Simulation governance is a managerial function concerned with assurance of reliability of information generated by numerical simulation. The term was introduced in 2011 and specific technical requirements were addressed from the perspective of mechanical design in 2012. Its strategic importance was addressed in 2015. At the 2017 NAFEMS World Congress in Stockholm simulation governance was identified as the first of eight “big issues” in numerical simulation.

Simulation governance is concerned with (a) selection and adoption of the best available simulation technology, (b) formulation of mathematical models, (c) management of experimental data, (d) data and solution verification procedures, and (e) revision of mathematical models in the light of new information collected from physical experiments and field observations.

Plans for simulation governance have to be formulated to fit the mission of each organization or department within an organization: In the terminology of structural and mechanical engineering, typical missions are:

1. Application of established rules of design and certification: Given the allowable value defined in a design rule $F_{all}$, show that $F_{max} \leq F_{all}$.
2. Formulation of design rules (typically for new materials or material systems): What is $F_{all}$? This involves the interpretation of results from coupon tests and component tests.
3. Condition-based maintenance (typically of high-value assets): Given a detected flaw, what is the probability that failure will occur after $N$ load cycles?
4. Structural analysis of large structures (such as airframes, marine structures, automobiles under crash conditions).
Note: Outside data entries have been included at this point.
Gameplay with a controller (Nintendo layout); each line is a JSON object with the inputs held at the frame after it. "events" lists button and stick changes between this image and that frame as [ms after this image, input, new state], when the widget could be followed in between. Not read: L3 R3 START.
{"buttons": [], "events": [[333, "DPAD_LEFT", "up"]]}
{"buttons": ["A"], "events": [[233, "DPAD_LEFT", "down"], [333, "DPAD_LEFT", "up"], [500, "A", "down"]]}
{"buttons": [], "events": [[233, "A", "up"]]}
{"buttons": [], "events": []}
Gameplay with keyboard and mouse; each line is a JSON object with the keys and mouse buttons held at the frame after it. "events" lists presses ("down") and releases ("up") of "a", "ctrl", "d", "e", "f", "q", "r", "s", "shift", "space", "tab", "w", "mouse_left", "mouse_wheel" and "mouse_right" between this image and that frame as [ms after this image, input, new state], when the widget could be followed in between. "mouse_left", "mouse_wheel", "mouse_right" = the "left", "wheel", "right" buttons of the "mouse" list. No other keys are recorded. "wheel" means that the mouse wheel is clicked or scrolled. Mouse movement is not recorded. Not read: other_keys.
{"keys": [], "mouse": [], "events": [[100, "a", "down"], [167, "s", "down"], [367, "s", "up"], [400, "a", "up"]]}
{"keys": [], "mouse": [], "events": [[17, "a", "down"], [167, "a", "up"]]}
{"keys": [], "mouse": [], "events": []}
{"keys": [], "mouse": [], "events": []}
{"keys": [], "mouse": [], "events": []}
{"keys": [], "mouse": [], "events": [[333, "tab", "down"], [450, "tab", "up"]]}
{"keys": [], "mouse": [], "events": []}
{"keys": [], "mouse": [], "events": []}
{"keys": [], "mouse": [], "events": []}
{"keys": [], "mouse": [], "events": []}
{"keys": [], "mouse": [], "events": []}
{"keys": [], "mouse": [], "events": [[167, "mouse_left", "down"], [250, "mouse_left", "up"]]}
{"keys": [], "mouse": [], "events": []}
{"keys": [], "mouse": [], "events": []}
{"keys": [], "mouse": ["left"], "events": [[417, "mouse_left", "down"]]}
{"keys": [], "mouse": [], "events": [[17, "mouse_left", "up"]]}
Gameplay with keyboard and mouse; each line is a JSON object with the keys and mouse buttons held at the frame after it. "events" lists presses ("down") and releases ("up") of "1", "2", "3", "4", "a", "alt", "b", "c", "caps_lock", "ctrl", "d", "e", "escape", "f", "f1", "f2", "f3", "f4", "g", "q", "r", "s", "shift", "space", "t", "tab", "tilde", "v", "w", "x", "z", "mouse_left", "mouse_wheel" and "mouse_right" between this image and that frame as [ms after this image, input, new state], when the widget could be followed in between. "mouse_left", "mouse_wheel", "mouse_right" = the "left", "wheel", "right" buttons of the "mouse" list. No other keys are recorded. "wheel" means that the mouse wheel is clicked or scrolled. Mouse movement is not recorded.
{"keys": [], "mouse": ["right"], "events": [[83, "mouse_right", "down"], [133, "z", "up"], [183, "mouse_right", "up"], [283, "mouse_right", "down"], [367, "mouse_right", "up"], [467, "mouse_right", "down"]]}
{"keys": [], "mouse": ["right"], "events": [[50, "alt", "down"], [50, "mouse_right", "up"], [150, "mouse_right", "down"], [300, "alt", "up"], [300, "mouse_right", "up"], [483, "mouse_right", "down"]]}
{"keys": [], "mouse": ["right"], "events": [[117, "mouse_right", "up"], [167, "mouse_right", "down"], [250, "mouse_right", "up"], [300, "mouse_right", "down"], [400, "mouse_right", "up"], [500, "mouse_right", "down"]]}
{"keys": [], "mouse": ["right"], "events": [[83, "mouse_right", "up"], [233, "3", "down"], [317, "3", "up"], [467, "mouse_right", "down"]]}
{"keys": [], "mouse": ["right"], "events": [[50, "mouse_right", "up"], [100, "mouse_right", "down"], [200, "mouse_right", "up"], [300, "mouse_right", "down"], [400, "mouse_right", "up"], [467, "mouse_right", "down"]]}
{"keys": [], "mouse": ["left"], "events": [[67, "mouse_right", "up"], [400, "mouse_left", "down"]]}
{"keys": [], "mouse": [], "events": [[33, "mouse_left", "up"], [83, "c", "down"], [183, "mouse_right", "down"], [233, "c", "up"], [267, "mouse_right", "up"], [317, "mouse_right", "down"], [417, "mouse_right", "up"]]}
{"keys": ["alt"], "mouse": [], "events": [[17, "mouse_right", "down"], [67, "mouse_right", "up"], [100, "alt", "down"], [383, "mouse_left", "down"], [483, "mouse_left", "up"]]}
Note that items 1 to 3 require strength analysis where the quantities of interest are related to the first derivatives of the displacement field. Item 4 refers to structural analysis where the quantities of interest are force-displacement relations or accelerations (as in crash dynamics). This distinction is important because in strength analysis errors associated with the formulation of mathematical models and their numerical solution, for example by the finite element method, must be treated separately and verification, validation and uncertainty quantification must be applied.

In structural analysis on the other hand, numerical problems, typically constructed by assembling elements from a finite element library, a method known as finite element modeling, can produce satisfactory results. In this case the numerical solution stands on its own, typically it is not an approximation to a well-posed mathematical problem. Therefore, neither solution verification nor model validation can be performed. Satisfactory results can be produced by artful tuning of finite element models with reference to sets of experimental data so that two large errors nearly cancel one another: One error is conceptual: inadmissible data violate basic assumptions in the formulation. The other error is numerical: one or more quantities of interest diverge but the rate of divergence is slow and may not be visible at mesh refinements used in practice.